I thought of you today. It happens almost every Christmas when I put up the Christmas tree. The scene replays in my mind and I swear I can once again hear you saying to me, "All I want for Christmas is a divorce; I'm in love with someone else".

My body still recalls the moments after you said those words. My heart stopped, I couldn't breathe, and it felt like the roof and walls were caving in. For a moment I thought I would die.

But, I didn't.

It's almost funny now (years later), but it certainly wasn't then. I remember thinking: Are you freaking kidding me? It's Christmas Eve!

If I had the wisdom and the emotional resilience then, that I have now, I'm sure I would've done things differently. Perhaps, after time and the shock wore off, we could have even parted as friends. That wasn't the case.

Instead, my autopilot survival switch kicked in, and 40 thousand hormones began surging through my body, preparing me to fight or flee. If memory serves me, I did both at the same time.

If, in that instant, the wisest part of me had shown up, with the emotional intelligence and resilience I've developed since then, I'm sure I would've asked for a time out, gathered my thoughts, and regained my emotional balance. Instead, I threw you, your clothes and my wedding rings out the front door screaming "Merry f*cking Christmas to you and good night, you lousy cheater," while in the same breath begging you not to go.

I wish I'd been more emotionally resilient; it would have saved us both a lot of pain.

If the emotionally present, authentic, and wiser marriage partner in me now had been a party to our relationship, I would've done things differently, both in that moment and in our marriage.

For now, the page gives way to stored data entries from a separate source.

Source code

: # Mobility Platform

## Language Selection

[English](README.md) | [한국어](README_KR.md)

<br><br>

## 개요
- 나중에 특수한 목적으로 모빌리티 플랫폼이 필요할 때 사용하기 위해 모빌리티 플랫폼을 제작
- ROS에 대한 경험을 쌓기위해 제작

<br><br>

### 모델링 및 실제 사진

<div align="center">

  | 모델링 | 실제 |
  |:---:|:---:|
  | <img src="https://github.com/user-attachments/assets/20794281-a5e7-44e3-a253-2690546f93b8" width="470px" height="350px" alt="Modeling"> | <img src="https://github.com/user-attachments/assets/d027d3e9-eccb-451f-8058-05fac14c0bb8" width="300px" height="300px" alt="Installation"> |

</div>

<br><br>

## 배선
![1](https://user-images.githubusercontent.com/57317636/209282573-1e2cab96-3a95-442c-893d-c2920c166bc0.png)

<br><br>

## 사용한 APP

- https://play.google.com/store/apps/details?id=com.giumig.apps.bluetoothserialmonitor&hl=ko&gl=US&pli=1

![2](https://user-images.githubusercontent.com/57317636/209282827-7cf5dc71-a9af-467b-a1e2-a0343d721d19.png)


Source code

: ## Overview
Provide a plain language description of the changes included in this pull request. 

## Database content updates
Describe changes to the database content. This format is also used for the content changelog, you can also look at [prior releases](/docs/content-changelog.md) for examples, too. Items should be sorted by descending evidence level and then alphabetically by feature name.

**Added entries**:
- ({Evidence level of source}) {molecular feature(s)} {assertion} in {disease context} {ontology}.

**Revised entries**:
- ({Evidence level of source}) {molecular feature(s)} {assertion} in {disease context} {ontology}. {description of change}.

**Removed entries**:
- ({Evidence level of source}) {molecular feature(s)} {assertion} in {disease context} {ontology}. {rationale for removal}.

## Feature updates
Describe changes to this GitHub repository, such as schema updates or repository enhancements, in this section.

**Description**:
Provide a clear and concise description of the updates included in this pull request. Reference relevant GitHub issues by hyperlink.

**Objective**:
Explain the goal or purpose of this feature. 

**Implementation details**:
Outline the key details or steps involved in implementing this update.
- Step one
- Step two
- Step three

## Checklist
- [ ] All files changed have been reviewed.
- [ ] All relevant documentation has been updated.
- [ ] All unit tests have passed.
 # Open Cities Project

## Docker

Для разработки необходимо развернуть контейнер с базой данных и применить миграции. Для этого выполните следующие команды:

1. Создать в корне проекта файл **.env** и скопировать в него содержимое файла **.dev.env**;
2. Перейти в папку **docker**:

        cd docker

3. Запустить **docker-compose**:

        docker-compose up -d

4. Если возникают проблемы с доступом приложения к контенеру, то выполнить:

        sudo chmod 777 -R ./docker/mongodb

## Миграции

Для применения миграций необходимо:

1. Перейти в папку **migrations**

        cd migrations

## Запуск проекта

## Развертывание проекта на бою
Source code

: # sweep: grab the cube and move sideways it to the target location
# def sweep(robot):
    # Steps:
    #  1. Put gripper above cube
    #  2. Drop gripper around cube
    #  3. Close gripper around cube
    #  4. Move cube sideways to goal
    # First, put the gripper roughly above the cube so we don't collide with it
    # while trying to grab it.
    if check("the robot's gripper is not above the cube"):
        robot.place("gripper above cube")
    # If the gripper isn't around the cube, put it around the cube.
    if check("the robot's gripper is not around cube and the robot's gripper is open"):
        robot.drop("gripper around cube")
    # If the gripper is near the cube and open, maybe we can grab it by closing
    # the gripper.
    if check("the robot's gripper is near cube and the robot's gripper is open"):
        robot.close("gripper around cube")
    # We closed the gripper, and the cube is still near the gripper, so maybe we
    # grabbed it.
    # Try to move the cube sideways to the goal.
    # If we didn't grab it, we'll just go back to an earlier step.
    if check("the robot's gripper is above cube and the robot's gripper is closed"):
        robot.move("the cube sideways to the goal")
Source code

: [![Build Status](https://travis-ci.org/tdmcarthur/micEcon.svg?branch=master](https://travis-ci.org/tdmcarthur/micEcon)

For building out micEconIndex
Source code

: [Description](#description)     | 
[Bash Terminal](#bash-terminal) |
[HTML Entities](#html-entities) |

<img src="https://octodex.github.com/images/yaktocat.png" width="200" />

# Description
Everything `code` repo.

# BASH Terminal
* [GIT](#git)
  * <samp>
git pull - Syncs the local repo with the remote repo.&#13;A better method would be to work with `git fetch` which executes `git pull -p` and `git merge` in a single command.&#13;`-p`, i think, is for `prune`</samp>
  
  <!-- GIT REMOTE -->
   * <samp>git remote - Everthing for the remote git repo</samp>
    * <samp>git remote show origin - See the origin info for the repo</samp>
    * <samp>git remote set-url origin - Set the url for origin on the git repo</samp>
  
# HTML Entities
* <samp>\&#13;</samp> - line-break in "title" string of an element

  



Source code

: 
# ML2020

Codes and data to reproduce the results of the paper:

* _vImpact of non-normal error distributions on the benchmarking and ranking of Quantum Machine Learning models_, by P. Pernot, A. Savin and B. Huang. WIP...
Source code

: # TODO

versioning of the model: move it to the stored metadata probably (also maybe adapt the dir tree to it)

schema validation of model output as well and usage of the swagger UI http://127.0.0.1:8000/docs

I would have loved me, listened to and honored the quiet voice inside me, instead of hiding from my fear that you were having an affair.

I would've stepped up, taken responsibility for my feelings, and actively voiced my concerns about the marriage many years before I did. I was ready to call it quits long before you did. The fact is, I left you (and myself) emotionally long before you left.

I stayed in the marriage because I didn't want to experience the fear and the pain, the same pain I watched my parents and friends go through on their divorce journey.

I didn't know than that in the end, you were honest about your betrayal and dishonesty. I wasn't honest about my dishonesty with either one of us.

Now, I'm absolutely sure that you "don't know what you don't know until you know it." You won't know what you don't know, unless you're truthful with yourself and others.

The gift you gave both of us that Christmas was the freedom to share authentically with ourselves, each other, our friends, and family.

Over the years, I've come to appreciate and value the courage it took to show up and ask for what you wanted, regardless of the risk or cost. I consider it one of the best presents you ever gave me; but, I admit it took some time to get here.

The events that night forced me to dig deep inside myself, reclaim the parts of me I'd tucked away, and begin reinventing my relationship with myself from the inside out.

One of the insights I discovered along the way is that while honesty, compassion, unconditional love, acceptance, and forgiveness are typically my autopilot response with others, I rarely give those to myself.

This year, I'm giving myself permission to store the memory of that night away for good. Next year, when I pull the tree out and all the boxes of decorations, I'll leave that box of memories on the shelf.

I'll invest my emotional energy in creating Kodak moments with the man I share my life with now, who's also a beneficiary of your gift. We both thank you and wish you and yours a Merry Christmas and Happy New Year.